Of course, the situation is all too familiar on Merseyside, with developers casting greedy eyes over Sefton Park and Calderstones Park and property valued more than parkland, with scant regard for the people who use them and, you know, breathe in the oxygen from the trees – yet this one feels different. This is a dual carriageway through a Country Park. You simply can’t replace that. You can’t de-pollute the air. You can rebuild houses, but you can’t rebuild homes.

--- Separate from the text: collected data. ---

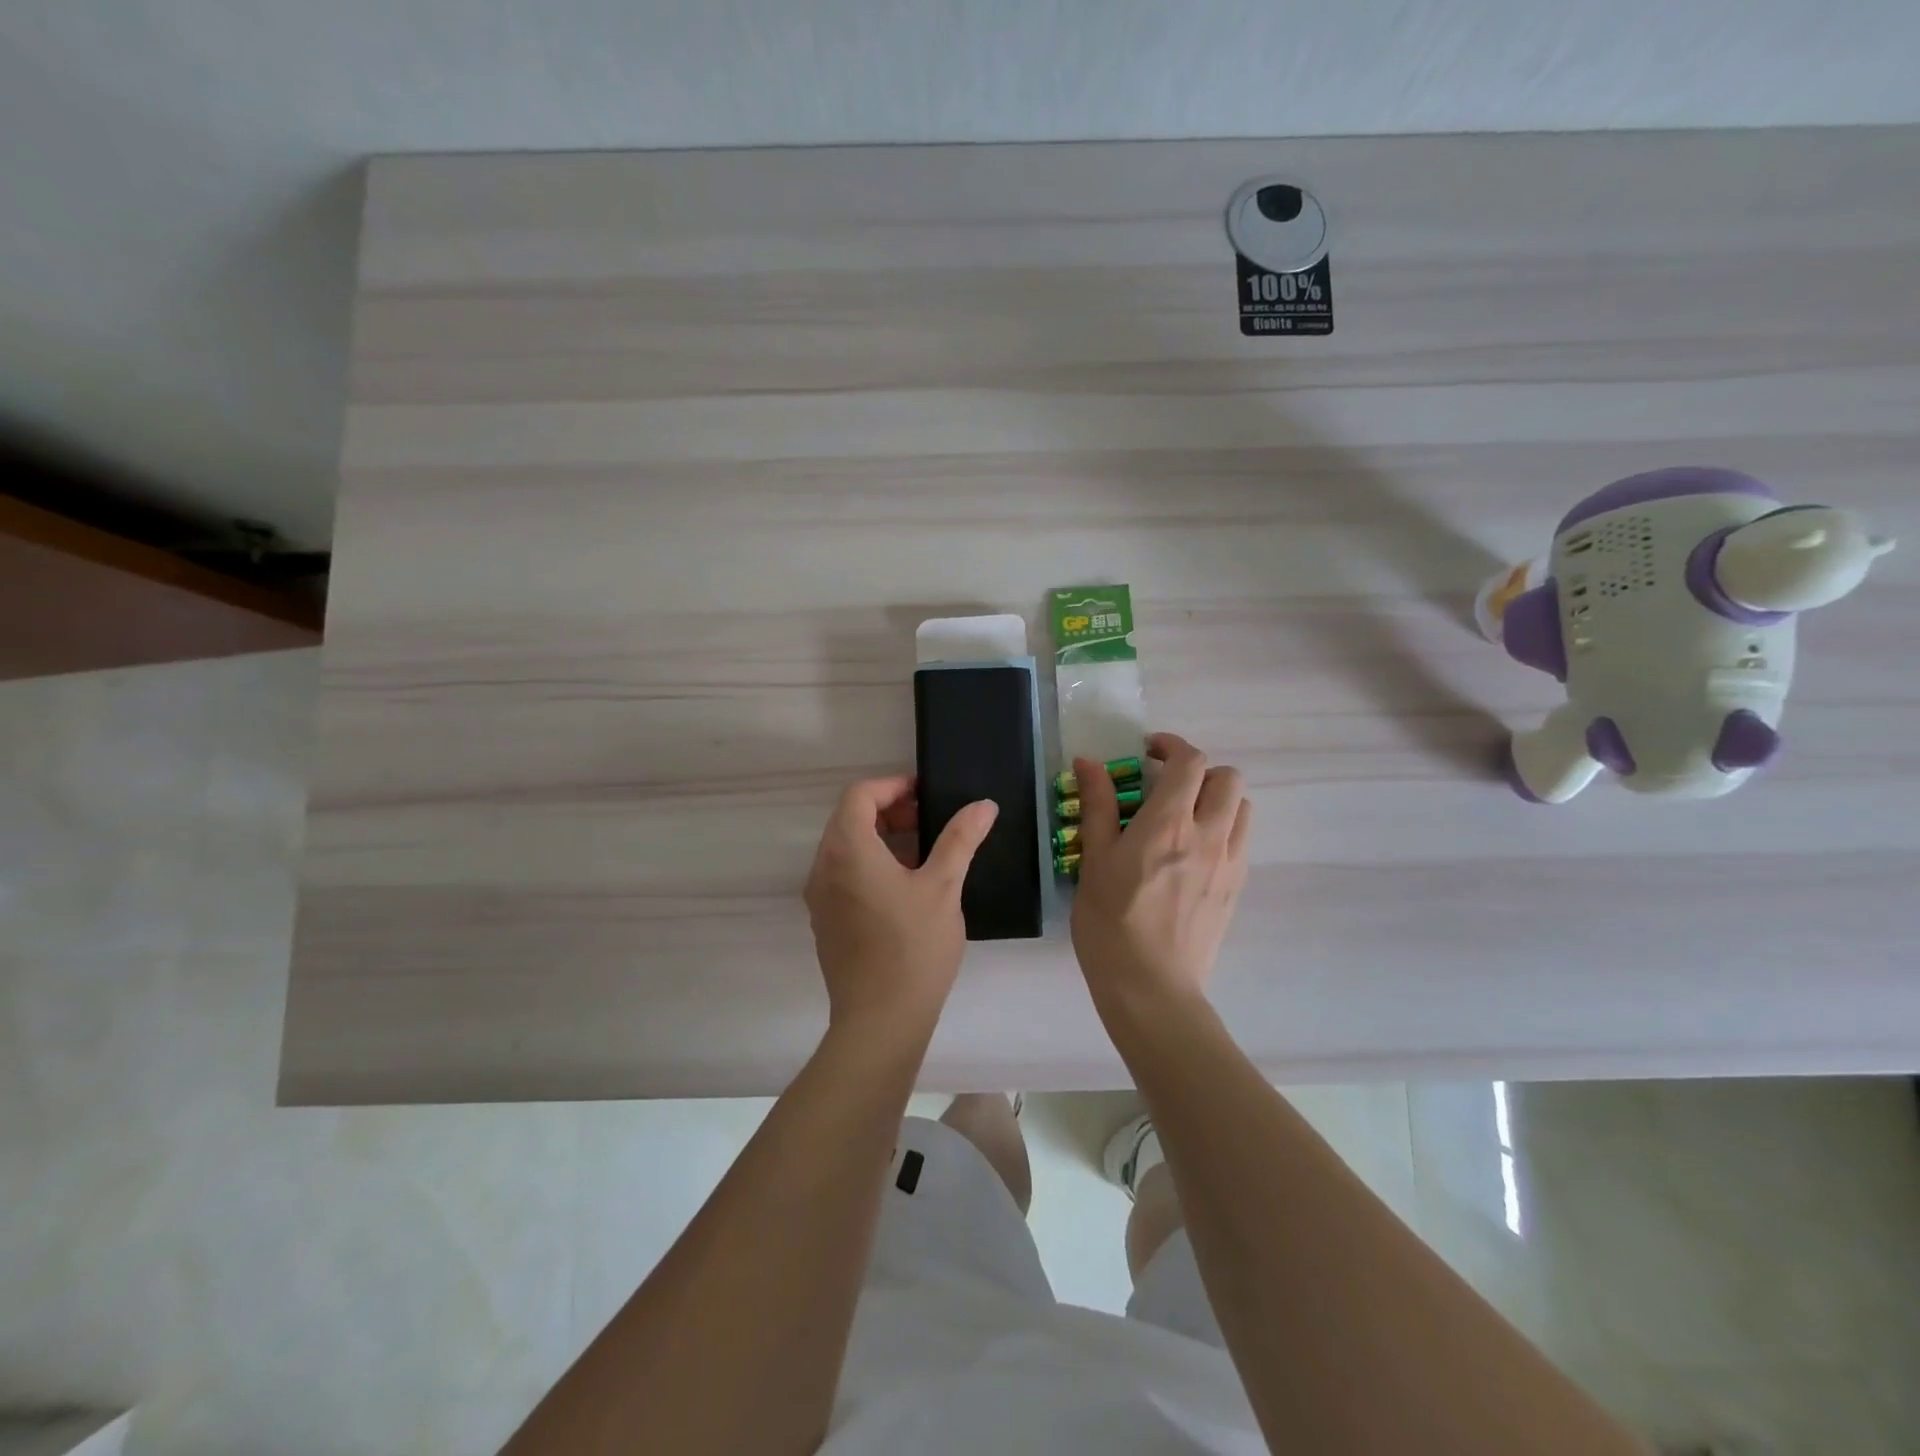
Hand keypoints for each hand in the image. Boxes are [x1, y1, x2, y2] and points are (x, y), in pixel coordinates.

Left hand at [804, 776, 998, 1034]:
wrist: (880, 1021)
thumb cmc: (913, 948)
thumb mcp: (943, 887)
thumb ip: (960, 839)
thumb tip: (984, 805)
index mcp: (848, 850)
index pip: (859, 795)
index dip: (892, 786)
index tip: (925, 795)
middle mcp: (823, 867)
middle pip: (849, 819)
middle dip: (889, 811)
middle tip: (929, 821)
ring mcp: (819, 897)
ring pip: (845, 848)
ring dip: (880, 838)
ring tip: (923, 852)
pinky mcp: (825, 921)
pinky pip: (842, 874)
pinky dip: (869, 864)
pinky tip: (904, 887)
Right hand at [1069, 733, 1250, 1015]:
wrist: (1151, 988)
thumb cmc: (1110, 922)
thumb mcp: (1095, 860)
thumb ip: (1098, 806)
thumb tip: (1088, 762)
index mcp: (1170, 823)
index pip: (1190, 761)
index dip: (1171, 746)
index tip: (1147, 753)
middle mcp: (1209, 835)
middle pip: (1228, 778)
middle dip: (1199, 771)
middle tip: (1165, 786)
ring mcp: (1229, 863)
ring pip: (1241, 808)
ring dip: (1216, 799)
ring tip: (1183, 817)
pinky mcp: (1236, 889)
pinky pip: (1241, 841)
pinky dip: (1222, 829)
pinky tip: (1191, 853)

Yet thankfully, as insinuated earlier, there are more than a bunch of us in this city ready to fight this. No less than Mick Head spoke about his disgust at the plans at his recent gig at the Museum of Liverpool. An online petition has garnered over 10,000 signatures, protests have been well-attended and plans are – naturally – afoot for gigs to raise awareness and support for the Valley and the cause, which I have been involved in organising. Plans are not set in stone (or Tarmac) yet, but genuinely big names from the music scene have pledged their support and the numbers are growing by the day.
Information on the campaign can be found on Facebook (Save Rimrose Valley) and updates regarding these gigs will be posted on there; but before then, I’d urge anyone to jump the train to Waterloo and take a stroll through the park and see what we stand to lose.
What can you do? Plug in and make a fugging great big racket about it, that’s what you can do.